# Bad Honing Technique



## mr drinky (Mar 11, 2011)

So I scheduled a series recording of No Reservations on my DVR, and I am intrigued that as Bourdain travels around the world, whenever they show someone honing a knife, they are using really bad technique. It is essentially that same Gordon Ramsey style in this video -- gone global.

http://www.youtube.com/watch?v=syvvxx3eGpI

So when did good technique emerge? Or even better. When did bad technique become so common? 

For me, it is difficult to criticize Ramsey when you see cooks from around the globe also honing a knife poorly. There has to be some reason this honing style is so common.

Why doesn't everyone have Dave's leather bench hone set-up? The world is crazy .

k.


----------



## Citizen Snips (Mar 11, 2011)

its not difficult to criticize someone for doing something wrong just because lots of people do it.

drugs are wrong but just because lots of people do it doesn't mean you cannot criticize it. 

i know its a poor example but i feel like someone with his talent should at least learn how to CORRECTLY take care of his equipment.


----------



## Eamon Burke (Mar 11, 2011)

I was raised to do something similar to that. I learned better the hard way, by damaging edges for weeks on end and staring at the chips like a half-brained steer.

I don't think good technique has ever really happened. I foresee it happening in about 10 years, unless the U.S. economy experiences a strong recovery. Then disposable, careless, wasteful mindsets will rule again. That is where knife skills went--into the freezer with dinner. The frozen dinner freed every housewife, and the everyman got his boss to supply cases of cheap box cutters and "food-service knives". That way we can get things done, move on, and get to the part where there's drinking and jet skis and football.

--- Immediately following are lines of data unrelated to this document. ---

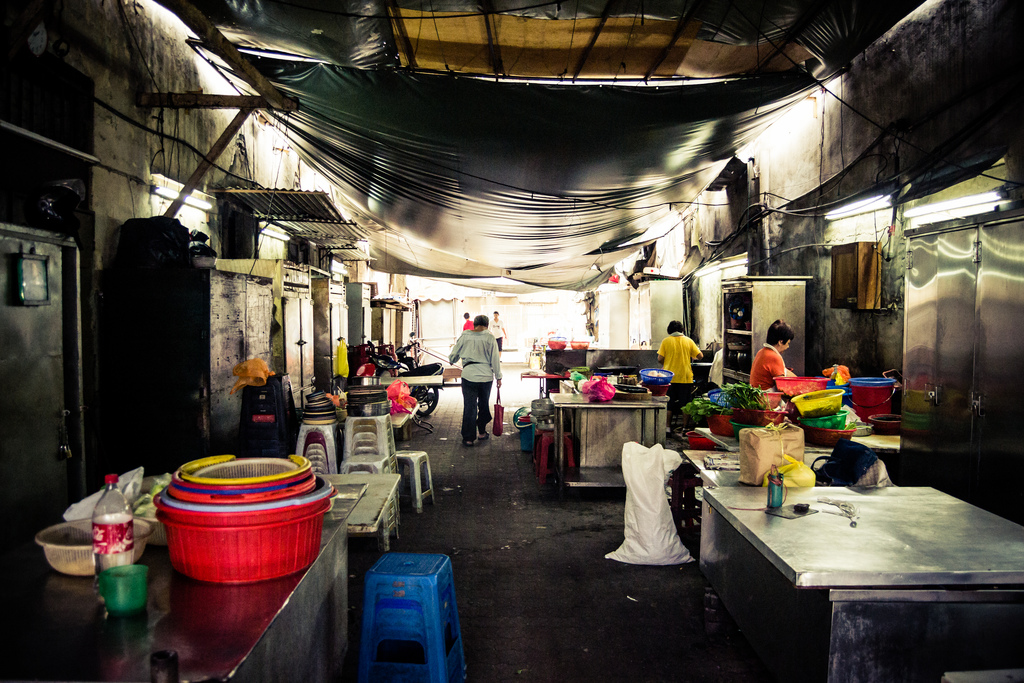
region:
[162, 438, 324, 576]
Stacked colorful bowls.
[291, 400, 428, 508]
White plastic stools.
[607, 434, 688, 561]
Large white bag.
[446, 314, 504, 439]
Person wearing long sleeved shirt and holding a bag.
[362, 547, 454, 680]
Plastic blue stools.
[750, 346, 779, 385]
the orange shirt of a woman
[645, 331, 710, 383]
the yellow shirt of a woman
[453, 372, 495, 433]
the legs of a woman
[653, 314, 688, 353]
the hair of a woman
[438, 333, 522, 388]
the blue shirt of a woman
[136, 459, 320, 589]
a bunch of plastic bowls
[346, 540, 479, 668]
a bunch of blue stools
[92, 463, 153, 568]
an empty plastic bottle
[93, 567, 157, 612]
a small green plastic cup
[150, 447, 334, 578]
Big colorful bowls stacked together.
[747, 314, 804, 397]
Woman wearing an orange shirt.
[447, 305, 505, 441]
Person carrying a red bag.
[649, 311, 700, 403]
Person wearing a yellow shirt working.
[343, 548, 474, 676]
Blue stool next to a large aluminum table.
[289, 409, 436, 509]
White stools stacked next to each other.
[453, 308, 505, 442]
Person wearing a white shirt and blue jeans walking.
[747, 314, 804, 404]
Woman surrounded by bowls working.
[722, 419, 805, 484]
Package wrapped in brown paper sitting on a table.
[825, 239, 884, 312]
Wooden cabinet underneath a white fluorescent light.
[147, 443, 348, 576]
A large colored bucket.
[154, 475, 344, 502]
A large colored bucket.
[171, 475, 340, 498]
A large colored bucket.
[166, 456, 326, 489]
A large colored bucket.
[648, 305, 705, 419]
A person is standing up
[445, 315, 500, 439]
A person is standing up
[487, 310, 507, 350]
A person is standing up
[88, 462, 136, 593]
soda bottle on the table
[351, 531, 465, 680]
blue stool near the table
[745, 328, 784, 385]
woman wearing a orange shirt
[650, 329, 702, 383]
woman wearing a yellow shirt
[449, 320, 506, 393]
woman wearing a white shirt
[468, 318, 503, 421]
a man in a white shirt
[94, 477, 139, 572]
a bottle on the counter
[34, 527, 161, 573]
a small bowl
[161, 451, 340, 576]
a stack of bowls on the counter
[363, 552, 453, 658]
a blue stool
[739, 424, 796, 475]
a bag on the counter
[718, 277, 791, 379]
a tall white dresser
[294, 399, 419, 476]
a stack of stools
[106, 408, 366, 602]
red baskets on table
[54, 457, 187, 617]
coca-cola bottle on table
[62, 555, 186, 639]
green cup on table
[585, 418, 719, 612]
white sack on floor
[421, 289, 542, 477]
man holding red bag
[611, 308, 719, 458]
man wearing yellow shirt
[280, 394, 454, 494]
white bar stools stacked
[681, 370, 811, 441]
vegetables in baskets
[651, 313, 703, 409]
Asian worker in a building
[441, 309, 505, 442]
worker walking in a building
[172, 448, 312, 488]
yellow bowl in a stack of bowls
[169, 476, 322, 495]
red bowl in a stack of bowls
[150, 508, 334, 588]
red bowl in a stack of bowls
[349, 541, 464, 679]
blue stackable stool in a building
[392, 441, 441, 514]
white stackable stool in building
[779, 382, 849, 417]
yellow bowl near asian worker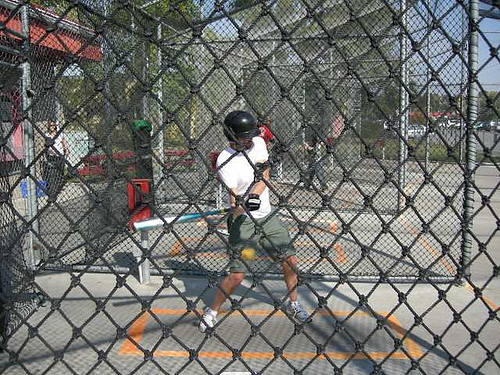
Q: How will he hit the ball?
A: With a bat.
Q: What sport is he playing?
A: Baseball.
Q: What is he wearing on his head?
A: A helmet.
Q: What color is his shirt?
A: White.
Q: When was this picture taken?
A: In the daytime.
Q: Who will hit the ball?
A: The boy.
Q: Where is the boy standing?
A: Inside the yellow box.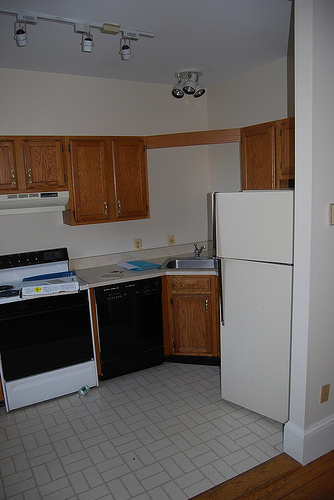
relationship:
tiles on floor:
[0, 360, 284, 499] [0, 360, 334, 499]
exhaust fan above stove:
[0, 189, 68, 216] [0, 247, 91, 305]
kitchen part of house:
[0, 0, 295, 499] [0, 0, 333, 500]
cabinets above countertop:
[2, 117, 295, 227] [67, 239, 213, 288]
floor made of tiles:
[0, 360, 334, 499] [0, 360, 284, 499]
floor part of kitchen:
[0, 360, 334, 499] [0, 0, 295, 499]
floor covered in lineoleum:
[0, 360, 334, 499] [0, 360, 284, 499]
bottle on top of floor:
[74, 384, 91, 401] [0, 360, 334, 499]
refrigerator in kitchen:
[204, 184, 297, 434] [0, 0, 295, 499]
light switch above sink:
[166, 233, 176, 246] [157, 256, 217, 271]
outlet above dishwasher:
[132, 236, 143, 253] [92, 273, 165, 378]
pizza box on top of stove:
[19, 269, 81, 301] [0, 247, 91, 305]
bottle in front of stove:
[74, 384, 91, 401] [0, 247, 99, 412]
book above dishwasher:
[126, 258, 162, 272] [92, 273, 165, 378]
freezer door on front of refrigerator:
[210, 188, 294, 265] [204, 184, 297, 434]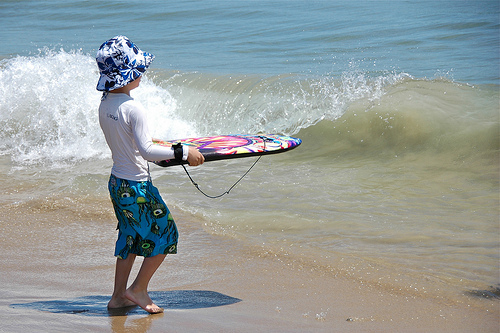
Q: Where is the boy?
A: At the beach.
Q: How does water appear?
A: Wavy.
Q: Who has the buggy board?
A: The boy.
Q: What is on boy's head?
A: Hat.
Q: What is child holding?
A: The board.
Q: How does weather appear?
A: Sunny.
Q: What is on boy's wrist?
A: Strap.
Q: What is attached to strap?
A: Board.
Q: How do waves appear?
A: Crashing.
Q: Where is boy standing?
A: In sand.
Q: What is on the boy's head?
A: A hat.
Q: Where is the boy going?
A: Toward water.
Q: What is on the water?
A: Waves.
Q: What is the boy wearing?
A: A white shirt and shorts.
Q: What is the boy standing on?
A: Sand.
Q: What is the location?
A: On the beach.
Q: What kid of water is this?
A: This is brown water.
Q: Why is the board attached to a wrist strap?
A: To prevent losing it.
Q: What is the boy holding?
A: Boogie board.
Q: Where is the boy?
A: Beach.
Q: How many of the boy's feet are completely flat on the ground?
A: One.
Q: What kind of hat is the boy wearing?
A: Bucket hat.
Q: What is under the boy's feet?
A: Sand.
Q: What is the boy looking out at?
A: The ocean.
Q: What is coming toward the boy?
A: A wave.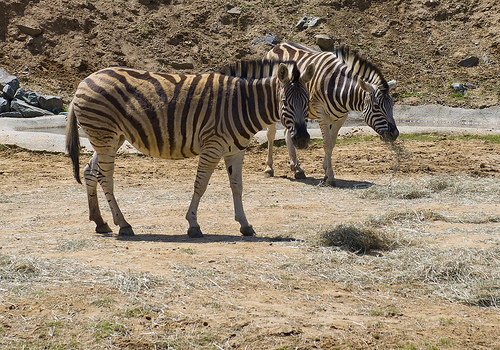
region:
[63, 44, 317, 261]
the zebra is stripe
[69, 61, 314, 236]
the zebra is dirty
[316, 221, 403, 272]
dead grass on ground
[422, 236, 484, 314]
dead grass on ground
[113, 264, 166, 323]
dead grass on ground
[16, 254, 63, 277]
dead grass on ground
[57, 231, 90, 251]
dead grass on ground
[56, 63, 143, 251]
tail laying vertical to the ground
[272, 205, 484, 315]
clumps of hay on the ground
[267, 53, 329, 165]
zebra looking at the camera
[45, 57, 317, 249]
zebra has stripes on its body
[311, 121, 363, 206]
front legs of zebra are white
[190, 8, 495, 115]
big rocks on the side of the hill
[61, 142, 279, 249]
stripes on the legs of the zebras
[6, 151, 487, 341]
dirt on the ground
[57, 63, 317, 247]
A dirty zebra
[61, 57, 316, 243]
A filthy zebra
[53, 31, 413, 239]
A pair of zebras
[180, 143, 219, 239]
Right front leg of a zebra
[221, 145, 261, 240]
Left front leg of a zebra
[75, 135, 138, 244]
The back legs of a zebra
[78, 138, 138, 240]
The hind legs of a zebra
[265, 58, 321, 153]
The head and face of a zebra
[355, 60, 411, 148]
The right side of a zebra head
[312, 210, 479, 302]
A few patches of dried grasses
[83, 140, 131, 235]
The back legs of the zebra in the front.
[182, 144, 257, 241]
The front legs of the zebra in the front.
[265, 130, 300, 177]
The back legs of the zebra in the back.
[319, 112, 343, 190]
The front legs of the zebra in the back.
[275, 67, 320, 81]
The ears of the zebra in the front.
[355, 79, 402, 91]
The ears of the zebra in the back.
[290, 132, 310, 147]
The nose of the zebra in the front.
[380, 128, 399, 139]
The nose of the zebra in the back.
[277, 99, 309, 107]
The eyes of the zebra in the front.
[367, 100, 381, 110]
The eye of the zebra in the back.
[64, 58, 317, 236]
zebra looking forward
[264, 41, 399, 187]
zebra looking at the ground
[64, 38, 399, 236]
zebras in the dirt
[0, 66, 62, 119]
pile of rocks in dirt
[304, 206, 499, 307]
pile of dry grass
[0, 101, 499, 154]
white dirt around a pond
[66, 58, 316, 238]
black and white zebra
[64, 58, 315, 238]
zebra in a habitat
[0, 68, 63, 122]
gray pile of rocks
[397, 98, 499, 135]
pond with drinking water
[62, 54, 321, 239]
a zebra with dirty hair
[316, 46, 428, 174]
zebra eating the dead grass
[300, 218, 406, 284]
dead brown grass on the ground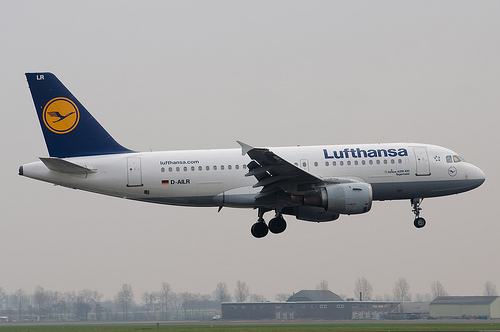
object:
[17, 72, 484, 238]
plane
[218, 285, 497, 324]
building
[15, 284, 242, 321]
trees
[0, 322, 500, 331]
grass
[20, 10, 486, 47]
sky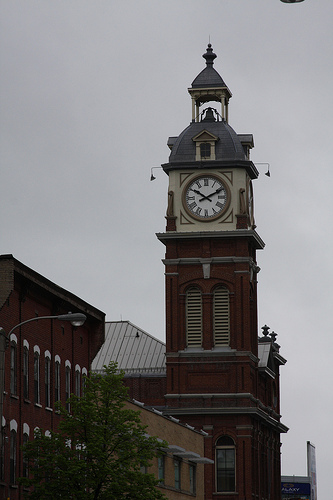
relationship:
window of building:
[189, 452, 202, 495] [1, 29, 317, 494]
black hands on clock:
[191, 180, 220, 200] [176, 177, 237, 221]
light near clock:
[7, 308, 92, 332] [171, 170, 235, 225]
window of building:
[226, 448, 236, 470] [192, 397, 269, 451]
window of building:
[182, 106, 254, 172] [154, 58, 298, 494]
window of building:
[189, 465, 196, 496] [83, 380, 210, 495]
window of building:
[39, 345, 56, 412] [0, 252, 108, 496]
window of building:
[43, 355, 50, 407] [0, 252, 108, 496]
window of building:
[215, 445, 239, 492] [122, 34, 301, 478]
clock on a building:
[169, 169, 243, 226] [1, 30, 286, 499]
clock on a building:
[181, 172, 232, 224] [1, 30, 286, 499]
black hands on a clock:
[199, 188, 222, 201] [181, 171, 230, 218]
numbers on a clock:
[199, 177, 220, 190] [181, 165, 235, 212]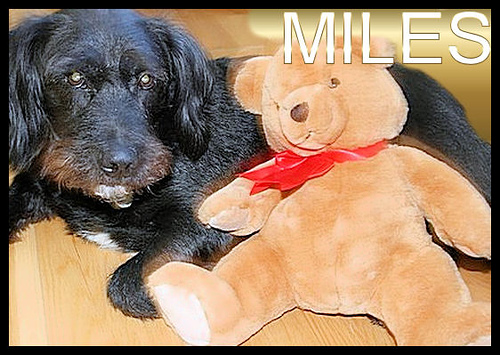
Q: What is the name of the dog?
A: Miles.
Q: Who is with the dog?
A: A teddy bear.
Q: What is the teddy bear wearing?
A: A red bow.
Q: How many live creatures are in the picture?
A: One.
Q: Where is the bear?
A: Leaning on the dog.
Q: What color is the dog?
A: Black.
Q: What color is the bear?
A: Brown.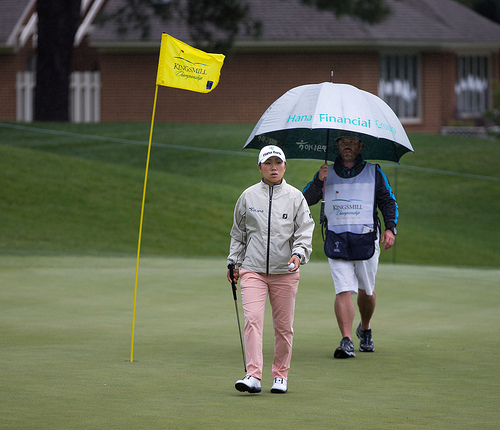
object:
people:
[226, 130, 399, 394]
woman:
[227, 145, 315, 394]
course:
[0, 121, 500, 430]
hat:
[258, 145, 287, 165]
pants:
[239, 267, 300, 380]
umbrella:
[242, 70, 415, 223]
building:
[0, 0, 500, 137]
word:
[287, 113, 396, 136]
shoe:
[235, 374, 262, 393]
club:
[228, 263, 248, 372]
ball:
[288, 262, 295, 268]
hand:
[288, 255, 301, 272]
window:
[379, 54, 423, 120]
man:
[300, 130, 398, 358]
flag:
[128, 31, 224, 360]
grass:
[175, 244, 213, 255]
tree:
[33, 0, 84, 127]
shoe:
[333, 336, 354, 358]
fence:
[13, 72, 101, 123]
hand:
[227, 269, 239, 290]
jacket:
[226, 177, 314, 274]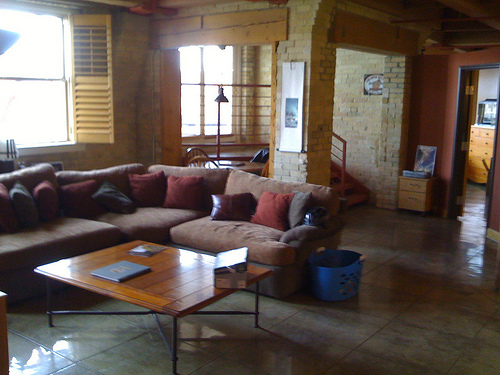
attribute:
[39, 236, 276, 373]
table — round shaped, wooden, square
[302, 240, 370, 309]
pail — blue, plastic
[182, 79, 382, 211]
starcase — metal, going up, small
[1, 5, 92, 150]
window — shining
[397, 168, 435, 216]
dresser — wooden, small, brown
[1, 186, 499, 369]
floor — shiny, brown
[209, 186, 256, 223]
pillow — brown, leather, red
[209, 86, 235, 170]
lamp — black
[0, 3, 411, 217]
wall — brick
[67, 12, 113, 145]
shudder — yellow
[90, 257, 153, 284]
book — blue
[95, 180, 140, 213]
pillow — black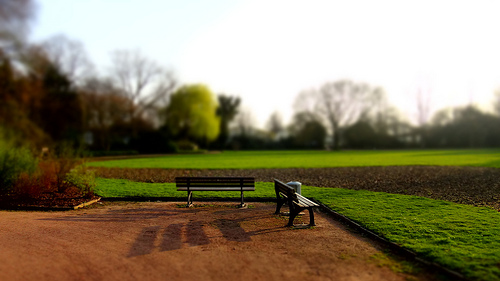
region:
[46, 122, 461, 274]
A large area with benches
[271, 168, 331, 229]
A brown bench facing the right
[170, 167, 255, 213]
A brown bench facing the left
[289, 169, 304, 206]
A trash can by bench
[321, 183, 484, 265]
A green area of grass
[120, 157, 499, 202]
A plowed line of soil around grass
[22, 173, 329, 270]
A dirt area with benches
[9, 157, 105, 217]
A group of shrubs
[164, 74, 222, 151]
A tree with light colored leaves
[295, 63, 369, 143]
A large tree in background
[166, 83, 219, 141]
a lush green tree in the distance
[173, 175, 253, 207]
a wooden bench facing north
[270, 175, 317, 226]
a wooden bench facing east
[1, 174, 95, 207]
a bed of red bushes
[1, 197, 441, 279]
dirt surrounded by green grass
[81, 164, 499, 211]
a dirt path surrounded by green grass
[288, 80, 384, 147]
a tree without foliage in the distance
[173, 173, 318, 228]
two park benches made out of wood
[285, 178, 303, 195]
a garbage can next to a bench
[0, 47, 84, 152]
colorful trees in the distance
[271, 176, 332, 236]
the bench beside the grass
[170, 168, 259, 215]
the bench beside the grass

I recently read a short story from the depression about a traveling scam artist/handyman. His tools were criticized by the author for being covered in grease and dirty, and he goes on at length about how he can sharpen scissors correctly, while other characters are shown to have proficiency in sharpening their own blades. It was an interesting perspective.

/rant


In short, the rampant ignorance is caused by financial excess over 3 generations.


----------



## mr drinky (Mar 11, 2011)

Sure, with that example it is hard to disagree. And I agree with you that Gordon Ramsey should definitely know better, but I guess when I see an elderly man in South America who doesn't get the Food Network or YouTube videos doing it improperly, I start to wonder how the whole bad honing technique started off. Poking fun at Ramsey is fun (that's fine), but criticizing an elderly street vendor isn't that cool. 

k.


----------



## festally (Mar 11, 2011)

I used to use the honing technique shown by ramsey because I saw butchers and folks about to carve a Thanksgiving turkey doing it. After awhile I figured out that doing it too vigerously would do more harm than good and found it better using little pressure with just enough strokes to realign the blade. I think honing with rod &#8230;correctly is necessary with softer steel blades, but prefer to strop harder steel blades.


----------



## olpappy (Mar 11, 2011)

Improper honing technique probably goes back in time as far as the invention of the steel, chefs have been probably showing each other the Ramsay style of honing since before long before Escoffier, or TV, or computers. I bet anyone who was given a steel, was shown this method of using it as the only way of using it. I don't think they even realized there was any other way of using a steel.


----------